More than two months after a string of anti-Semitic vandalism incidents in two residence halls shook campus, the Georgetown University Police Department has not identified a suspect.

Swastikas were found painted in an LXR Hall elevator and bathroom on at least three occasions in September shortly after a swastika was carved into an elevator of Village C West. GUPD increased security and installed cameras around LXR in response to the vandalism.

FILE PHOTO: ALI ENRIGHT FOR THE HOYA
After more than two months, the Georgetown University Police Department has not identified a suspect in a string of anti-Semitic vandalisms.

GUPD Police Chief Jay Gruber said campus police have conducted extensive investigations and interviews to identify the person responsible, but the investigation is ongoing.

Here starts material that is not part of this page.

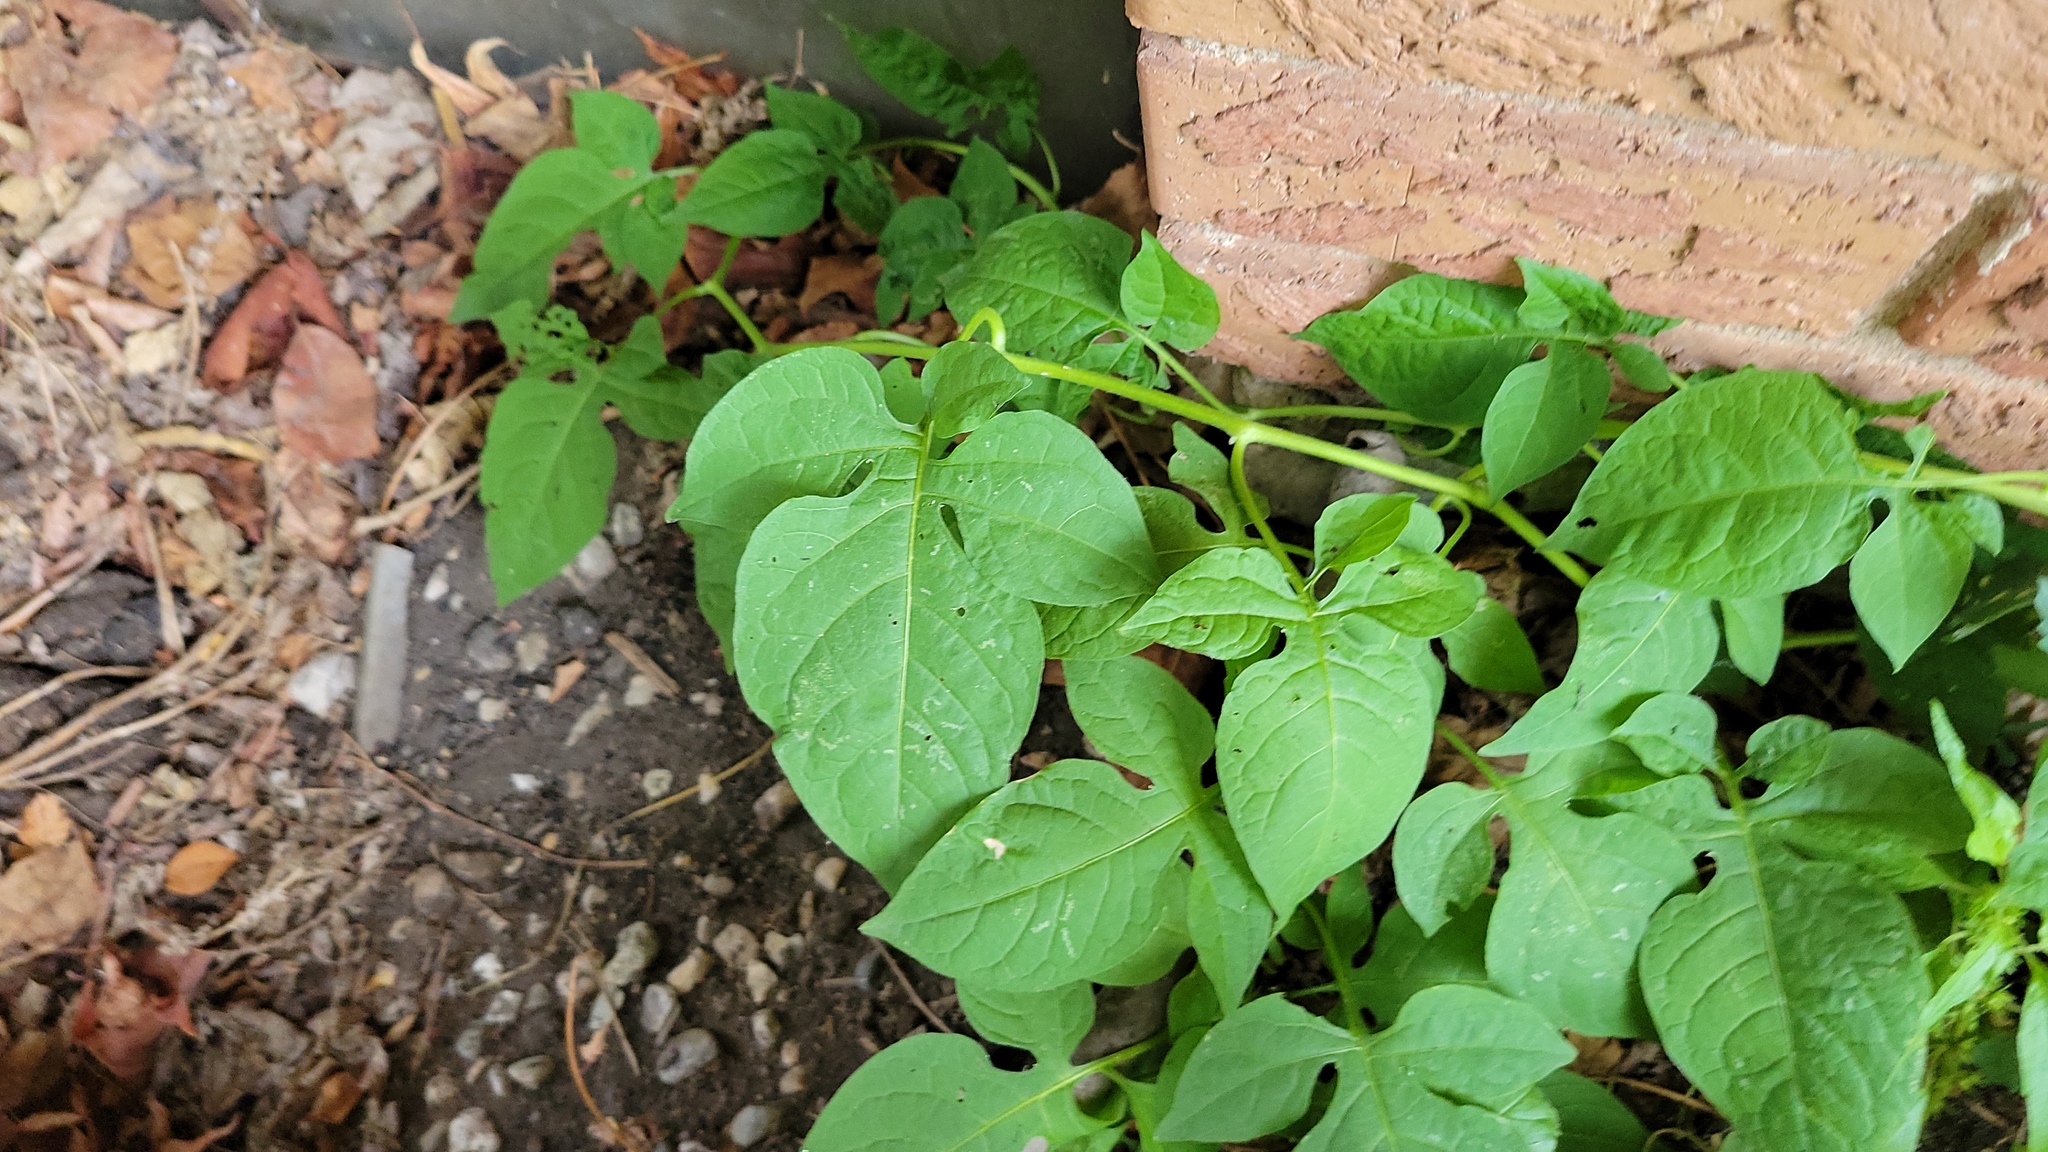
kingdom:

Jessica Keller (COL ’20), president of J Street U Georgetown, a pro-Israel campus group, said that the administration should have taken stronger action against the anti-Semitic sentiment on campus.

“The administration should do more to forcibly condemn the incidences of anti-Semitism that continue to plague our campus. It appears that actions of anti-Semitism and misogyny have only been bolstered by the inability of our society to condemn this hateful rhetoric, and I believe that more must be done, both by the administration and by other student organizations, to combat this threat,” Keller wrote in an email to The Hoya.

Rev. Mark Bosco, S.J., vice president for mission and ministry, and Todd Olson, vice president for student affairs, sent a campuswide email in response to the swastikas found carved in VCW, and University President John J. DeGioia sent another campuswide email in response to the swastikas found painted in LXR.

The emails condemned the acts of vandalism and promised those responsible would be held accountable for their actions.

Keller said although the university could do more, she appreciates its responses to the acts of vandalism.

“The administration’s efforts to vocalize their condemnation of anti-Semitism and efforts to stand alongside the Jewish community (i.e. attending Shabbat services in solidarity) went a long way in reassuring our Jewish student community that their safety and sense of community on campus are university priorities,” Keller wrote.

Tanner Larkin (SFS ’20), vice president of the Georgetown Israel Alliance, said the university addressed the anti-Semitic vandalism well but should have continued its campuswide updates to maintain Georgetown’s awareness of anti-Semitism on campus. The university initially sent campuswide announcements after each incident but stopped in September after incidents accelerated, apparently in response to widespread attention.

“Once students, faculty, and alumni stopped hearing about the swastikas, they wrongly assumed they had stopped appearing,” Larkin wrote in an email to The Hoya.

Larkin said the swastikas drawn in dorms reflect a larger problem with anti-Semitism on campus.

“It is important that people recognize that anti-Semitism is a bigger problem than just some graffiti. Swastikas are only the most glaring kind of anti-Semitism at Georgetown,” Larkin said.

Hasaan Munim (SFS ’18), president of the Georgetown University Muslim Students Association, said the Muslim community stood in solidarity with Jewish students at Georgetown and strove to provide support by attending Shabbat services and co-hosting interfaith dialogues.

“The immediate reaction was to look for ways to support members of the Georgetown community who are Jewish,” Munim said.

Georgetown University Student Association Press Secretary Aaron Bennett (COL ’19) said that GUSA condemns acts of hate such as the anti-Semitic vandalism and continues to support Jewish students at Georgetown.

“GUSA holds firm that hate is not welcome at Georgetown, and we stand in solidarity with members of our Jewish community, as well as all other communities on our campus affected by these incidents,” Bennett wrote in an email to The Hoya.

Since the first swastikas appeared in VCW and LXR, many groups at Georgetown have organized events to raise awareness about anti-Semitism on campus and provide spaces for conversations around diversity and inclusion on campus. GUSA partnered with the Office of Institutional Diversity, Equity and Affirmative Action to organize a lunch event called “Fostering and Promoting Interreligious Dialogue” on Nov. 2, according to Bennett.

GUSA, J Street U, the Jewish Student Association and other Jewish student groups on campus organized a “What’s a Hoya” event to discuss anti-Semitism at Georgetown. JSA President Claire Goldberg (COL ’19) said the group intends to continue spreading awareness about anti-Semitism at Georgetown.

Nash Hale (COL ’20), a resident of LXR, said many people in the dorm have moved on from the anti-Semitic vandalism.